Indeed, The Camp of the Saints goes out of its way to suggest that Black and brown people cannot become “white” even if they adopt the manners, dress, customs and beliefs of the beleaguered Frenchmen who remain at the novel’s conclusion. A Hindu named Hamadura, “dressed Western style, but his skin was dark,” tries to join a ragtag group fleeing France at the end of the novel, reassuring them that “being white isn’t really a question of color. Every white supremacist cause—no matter where or when—has had blacks on its side…. Today, with so many whites turning black, why can’t a few ‘darkies’ decide to be white? Like me?”

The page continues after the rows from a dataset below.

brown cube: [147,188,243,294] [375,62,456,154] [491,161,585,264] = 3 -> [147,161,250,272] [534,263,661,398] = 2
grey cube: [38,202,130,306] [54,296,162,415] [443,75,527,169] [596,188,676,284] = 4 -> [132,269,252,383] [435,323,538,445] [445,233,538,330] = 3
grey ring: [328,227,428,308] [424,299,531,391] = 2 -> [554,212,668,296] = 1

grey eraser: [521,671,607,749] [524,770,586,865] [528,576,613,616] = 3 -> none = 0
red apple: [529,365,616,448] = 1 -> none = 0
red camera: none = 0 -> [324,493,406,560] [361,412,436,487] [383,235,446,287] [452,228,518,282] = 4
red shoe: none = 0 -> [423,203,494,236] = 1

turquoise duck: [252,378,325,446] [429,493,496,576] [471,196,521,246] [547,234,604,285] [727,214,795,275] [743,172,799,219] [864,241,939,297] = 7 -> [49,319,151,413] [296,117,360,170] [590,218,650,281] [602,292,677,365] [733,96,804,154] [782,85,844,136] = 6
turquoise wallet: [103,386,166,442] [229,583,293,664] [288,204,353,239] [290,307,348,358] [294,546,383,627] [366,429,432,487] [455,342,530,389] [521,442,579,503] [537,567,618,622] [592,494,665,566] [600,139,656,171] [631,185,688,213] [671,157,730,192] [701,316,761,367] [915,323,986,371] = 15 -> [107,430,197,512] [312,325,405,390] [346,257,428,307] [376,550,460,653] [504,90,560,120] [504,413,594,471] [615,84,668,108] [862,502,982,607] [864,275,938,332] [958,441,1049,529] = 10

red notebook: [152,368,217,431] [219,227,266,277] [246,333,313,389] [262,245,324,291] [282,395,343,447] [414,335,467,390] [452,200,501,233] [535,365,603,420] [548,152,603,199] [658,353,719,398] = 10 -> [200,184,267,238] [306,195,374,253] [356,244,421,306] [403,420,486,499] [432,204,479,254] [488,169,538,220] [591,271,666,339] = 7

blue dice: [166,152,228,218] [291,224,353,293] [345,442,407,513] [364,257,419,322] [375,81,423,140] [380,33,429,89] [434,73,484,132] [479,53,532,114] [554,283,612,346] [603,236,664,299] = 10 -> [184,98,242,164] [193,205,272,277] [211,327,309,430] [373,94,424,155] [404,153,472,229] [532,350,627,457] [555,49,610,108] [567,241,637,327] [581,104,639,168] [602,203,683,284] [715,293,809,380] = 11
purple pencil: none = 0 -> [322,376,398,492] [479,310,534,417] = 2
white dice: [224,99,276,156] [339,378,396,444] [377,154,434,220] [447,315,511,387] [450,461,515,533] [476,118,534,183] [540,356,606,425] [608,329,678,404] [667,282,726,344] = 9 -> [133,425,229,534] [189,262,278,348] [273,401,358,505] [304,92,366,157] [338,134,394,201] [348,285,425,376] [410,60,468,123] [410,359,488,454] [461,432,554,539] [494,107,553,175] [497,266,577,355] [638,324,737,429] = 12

Pinkoski rattles off the literary awards Raspail received in France—no doubt to buttress his argument that if Raspail has fallen in bad odor it is not because he is a vile racist but because we live at a time when political correctness has run amuck. But French novelist Louis-Ferdinand Céline, a notorious anti-Semite who advocated an alliance with Nazi Germany and sided with the Germans during the occupation of France in World War II, also received plenty of national honors. Is it an advance for human decency—or political correctness—that praise for him has been driven out of respectable company? Also, Pinkoski doesn’t admire Raspail for his literary prowess, the reason he won awards, but rather the grotesque message for which he deploys this prowess.
But to maintain his tendentious interpretation, Pinkoski expends few words quoting the novel he praises in First Things or in his speech to the NatCons. But I have spent many. Why? Because only by letting Raspail’s words speak for themselves can we plumb the depths of depravity of The Camp of the Saints. No amount of whitewash can scrub the obscenity from this novel or hide its message: Let in brown-skinned people, even those who share our faith and ways, and they will wipe us from the earth—unless we kill them first.
If that is not racism in its most naked form, what is?